Un atteggiamento responsabile e autenticamente cristiano di ciascun credente diventa, inevitabilmente, anche un “atto politico” come diceva don Milani.

Perché, allora, le istituzioni europee sentono il bisogno di intervenire su questo aspetto? Perché, invece, rimangono quasi inerti di fronte al dramma dei migranti che muoiono in mare, che sono venduti ai trafficanti, che sono ridotti in schiavitù nei nostri “civilissimi” Paesi? Perché non avvertono la responsabilità dei morti di tante guerre? Perché non sentono la necessità di darsi regole comuni a tutela dell’ambiente?

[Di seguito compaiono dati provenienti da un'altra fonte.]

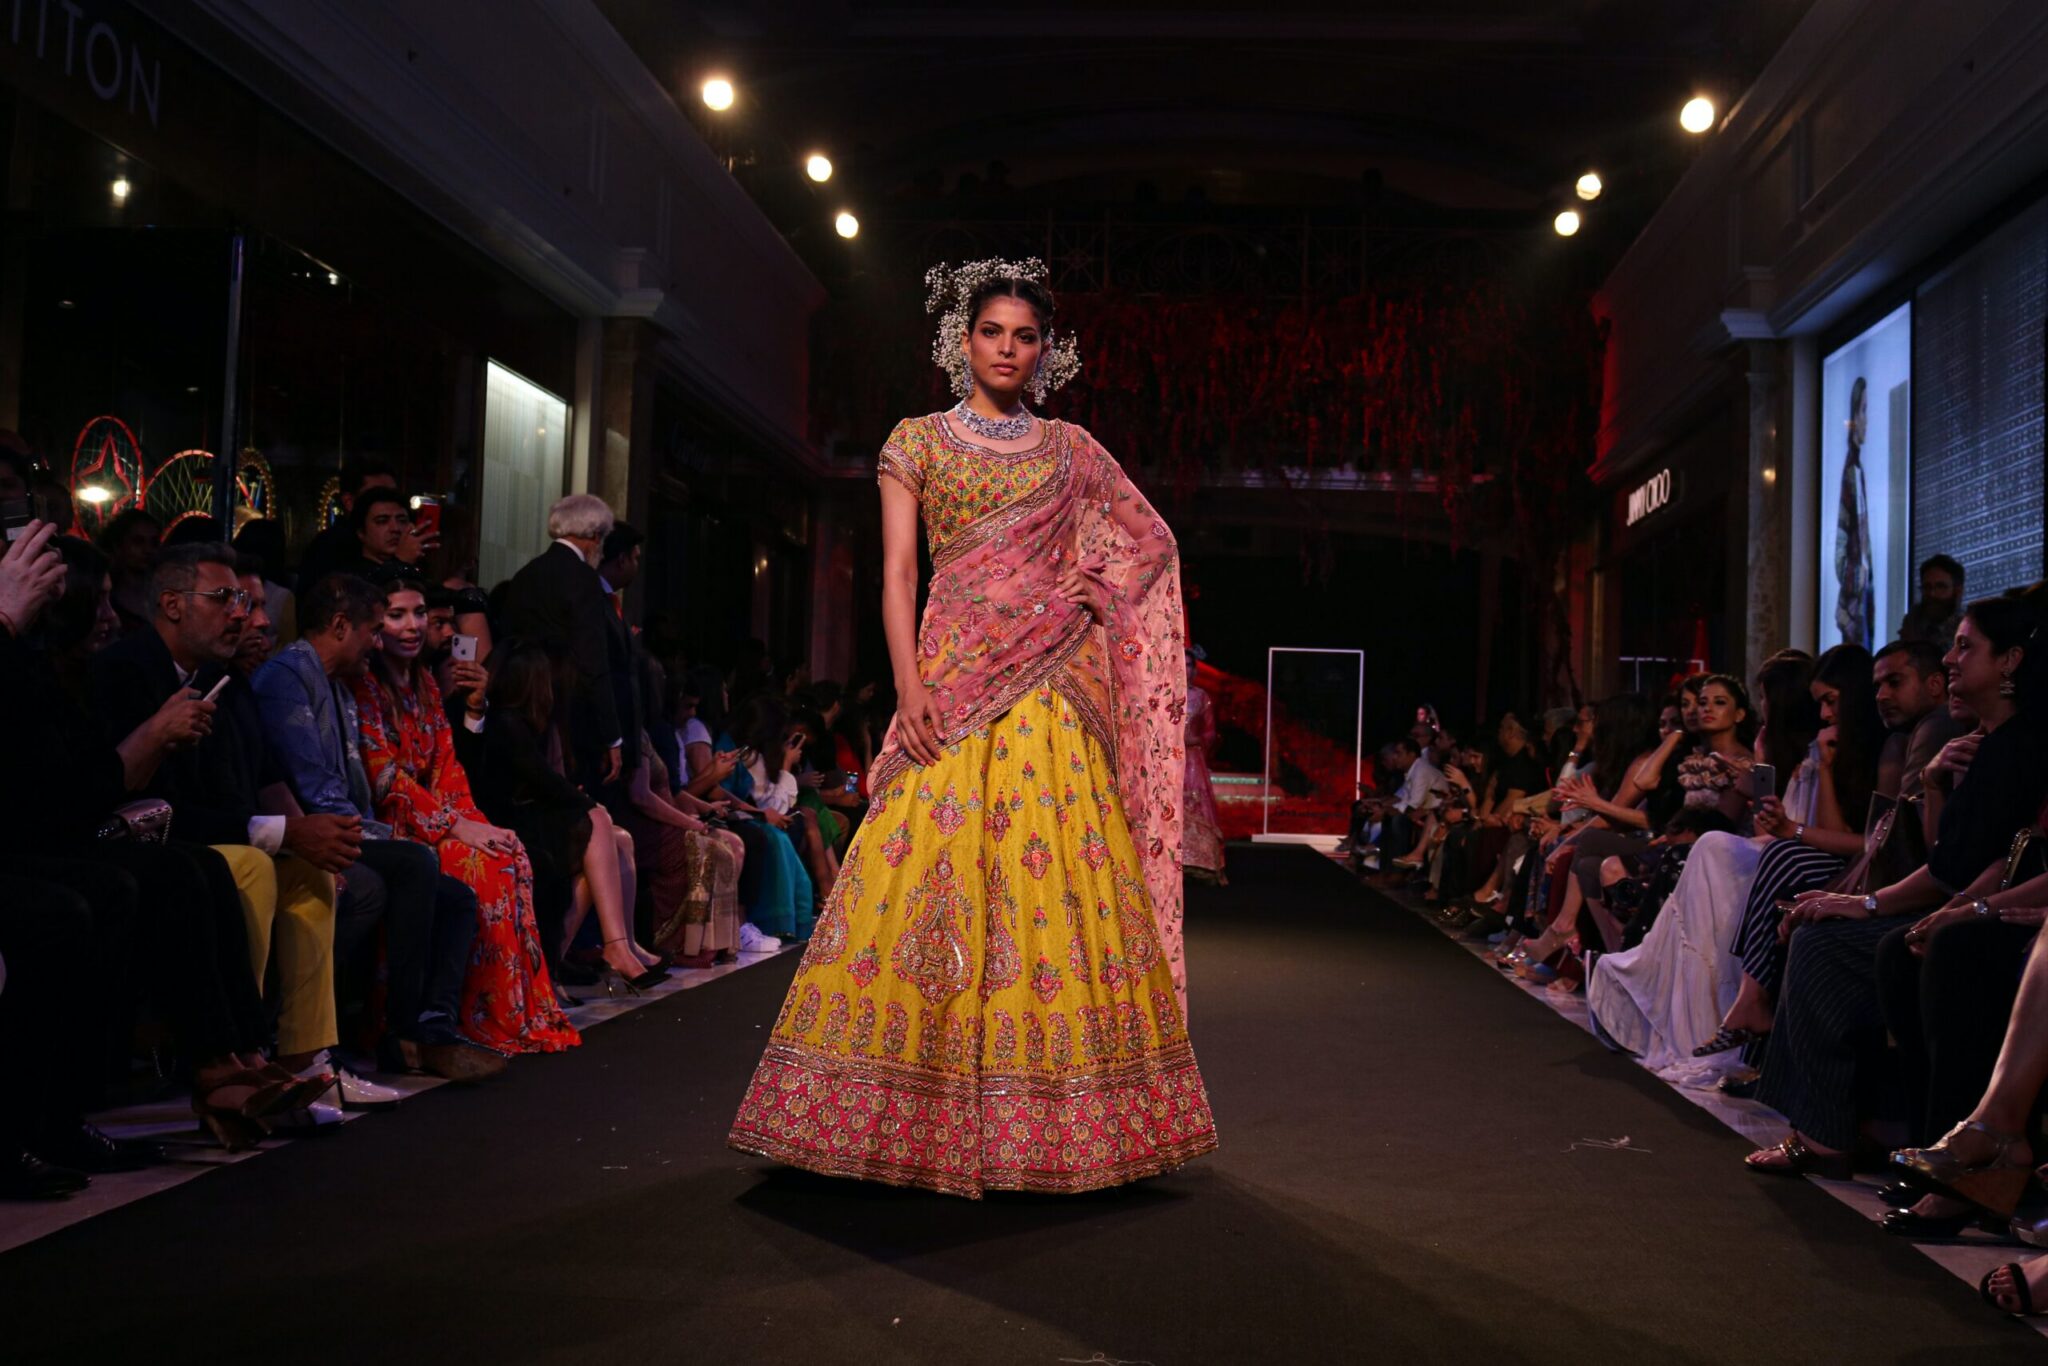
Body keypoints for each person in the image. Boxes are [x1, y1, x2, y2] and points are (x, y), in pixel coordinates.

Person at [727, 258, 1218, 1196]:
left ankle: (1065, 1126)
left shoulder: (1073, 450)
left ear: (1046, 351)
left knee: (1056, 889)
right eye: (992, 332)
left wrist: (1098, 586)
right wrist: (907, 687)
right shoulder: (914, 443)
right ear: (964, 341)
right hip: (949, 683)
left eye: (1025, 336)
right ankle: (897, 1112)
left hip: (1050, 692)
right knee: (919, 873)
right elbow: (899, 574)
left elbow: (1153, 537)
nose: (1007, 348)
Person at [1746, 593, 2048, 1178]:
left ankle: (1843, 1131)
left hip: (2001, 910)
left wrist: (1874, 902)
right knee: (1824, 922)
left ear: (2009, 662)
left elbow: (1970, 871)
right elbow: (1947, 859)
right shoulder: (1977, 745)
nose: (1953, 661)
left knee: (1831, 944)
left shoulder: (2022, 746)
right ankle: (1868, 1123)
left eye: (1966, 647)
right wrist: (1936, 785)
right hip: (1967, 900)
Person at [90, 543, 397, 1118]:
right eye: (225, 598)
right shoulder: (125, 670)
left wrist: (309, 835)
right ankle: (237, 1052)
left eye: (245, 600)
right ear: (173, 604)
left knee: (312, 868)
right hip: (150, 840)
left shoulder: (219, 679)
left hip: (221, 832)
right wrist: (284, 833)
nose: (242, 614)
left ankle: (308, 1059)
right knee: (251, 863)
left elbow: (267, 777)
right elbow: (144, 801)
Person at [252, 573, 505, 1082]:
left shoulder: (341, 684)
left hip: (344, 825)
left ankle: (433, 1026)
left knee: (455, 897)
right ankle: (400, 1032)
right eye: (374, 627)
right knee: (414, 862)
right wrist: (388, 835)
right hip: (304, 831)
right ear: (341, 625)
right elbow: (313, 785)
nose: (378, 639)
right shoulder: (287, 677)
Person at [350, 570, 580, 1054]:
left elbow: (448, 765)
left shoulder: (428, 687)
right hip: (392, 823)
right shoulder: (364, 685)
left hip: (438, 814)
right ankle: (461, 1013)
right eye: (397, 615)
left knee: (507, 854)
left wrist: (471, 823)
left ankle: (502, 1011)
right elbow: (384, 778)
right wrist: (454, 826)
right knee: (483, 866)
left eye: (419, 614)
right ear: (375, 623)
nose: (413, 626)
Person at [469, 641, 667, 989]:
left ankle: (607, 947)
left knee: (615, 838)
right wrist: (587, 805)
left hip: (530, 818)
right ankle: (613, 948)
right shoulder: (507, 724)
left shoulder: (526, 726)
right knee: (599, 822)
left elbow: (548, 782)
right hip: (511, 824)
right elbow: (541, 782)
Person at [500, 494, 624, 791]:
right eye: (603, 539)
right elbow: (593, 659)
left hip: (520, 704)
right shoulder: (582, 578)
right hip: (570, 711)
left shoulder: (526, 574)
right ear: (594, 536)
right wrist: (612, 735)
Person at [1833, 375, 1875, 650]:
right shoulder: (1850, 472)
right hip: (1855, 598)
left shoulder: (1858, 469)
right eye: (1862, 411)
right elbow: (1840, 543)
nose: (1865, 420)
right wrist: (1858, 577)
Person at [1183, 647, 1227, 885]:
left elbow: (1210, 732)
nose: (1186, 669)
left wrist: (1197, 741)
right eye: (1182, 664)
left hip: (1193, 758)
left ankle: (1202, 863)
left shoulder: (1201, 697)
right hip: (1170, 759)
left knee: (1196, 804)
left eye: (1190, 665)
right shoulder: (1164, 693)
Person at [95, 507, 161, 637]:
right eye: (138, 542)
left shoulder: (162, 593)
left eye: (154, 542)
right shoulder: (104, 593)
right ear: (118, 545)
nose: (148, 550)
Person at [1898, 553, 1965, 647]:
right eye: (1927, 587)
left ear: (1958, 591)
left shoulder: (1968, 628)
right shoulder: (1913, 622)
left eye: (1941, 587)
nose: (1932, 594)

Di fronte a questi scenari, il compito della politica europea è quello di porre in essere azioni concrete e urgenti – non ideologiche – che promuovano i valori di quell’umanesimo proprio della nostra tradizione europea, cristiana e laica, mentre la vera sfida per i cattolici è fare in modo che le politiche europee non distolgano lo sguardo dalle tante croci di questo mondo.